Article first published online: 11 MAR 2008
© 2008 Society for Ecological Restoration International
Volume 16, Issue 1, pages 168–179, March 2008
How to Cite
Nelson, S. M. and Wydoski, R. (2008), Riparian Butterfly (Papilionoidea and Hesperioidea) Assemblages Associated with Tamarix-Dominated, Native Vegetation–Dominated, and Tamarix Removal Sites along the Arkansas River, Colorado, U.S.A. Restoration Ecology, 16: 168–179. doi: 10.1111/j.1526-100X.2007.00358.x
- Issue published online: 11 MAR 2008
- Article first published online: 11 MAR 2008
We studied butterfly assemblages at eight riparian sites over five years. Sites included Tamarix spp.–dominated riparian areas; sites where mechanical means or biological control agents (Diorhabda elongata deserticola) were used to limit Tamarix; sites that were mixtures of native woody vegetation (e.g., Populus and Salix) and Tamarix; and native vegetation sites.
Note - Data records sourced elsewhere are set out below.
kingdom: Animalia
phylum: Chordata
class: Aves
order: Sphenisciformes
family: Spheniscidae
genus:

We identified a gradient in butterfly community composition that changed from treated Tamarix sites, through mixed vegetation, to native vegetation sites. Tamarix sites had lower butterfly metric (riparian butterfly index [RBI]) values than did native vegetation sites. The RBI is based on a combination of richness measures and the presence of specific species and groups of butterflies. There was no significant change in the RBI over sampling periods at any sites, including both Tamarix eradication sites. The RBI at sites where Tamarix control took place did not approach restoration goals based on values at unimpacted sites. Positive effects on riparian butterfly assemblages were not linked to any Tamarix control efforts, nor did we detect a decline from initial butterfly metrics at Tamarix sites. Direct ordination provided information on environmental variables, such as amount of nectar and herbaceous plant richness, which may be important in riparian restoration efforts.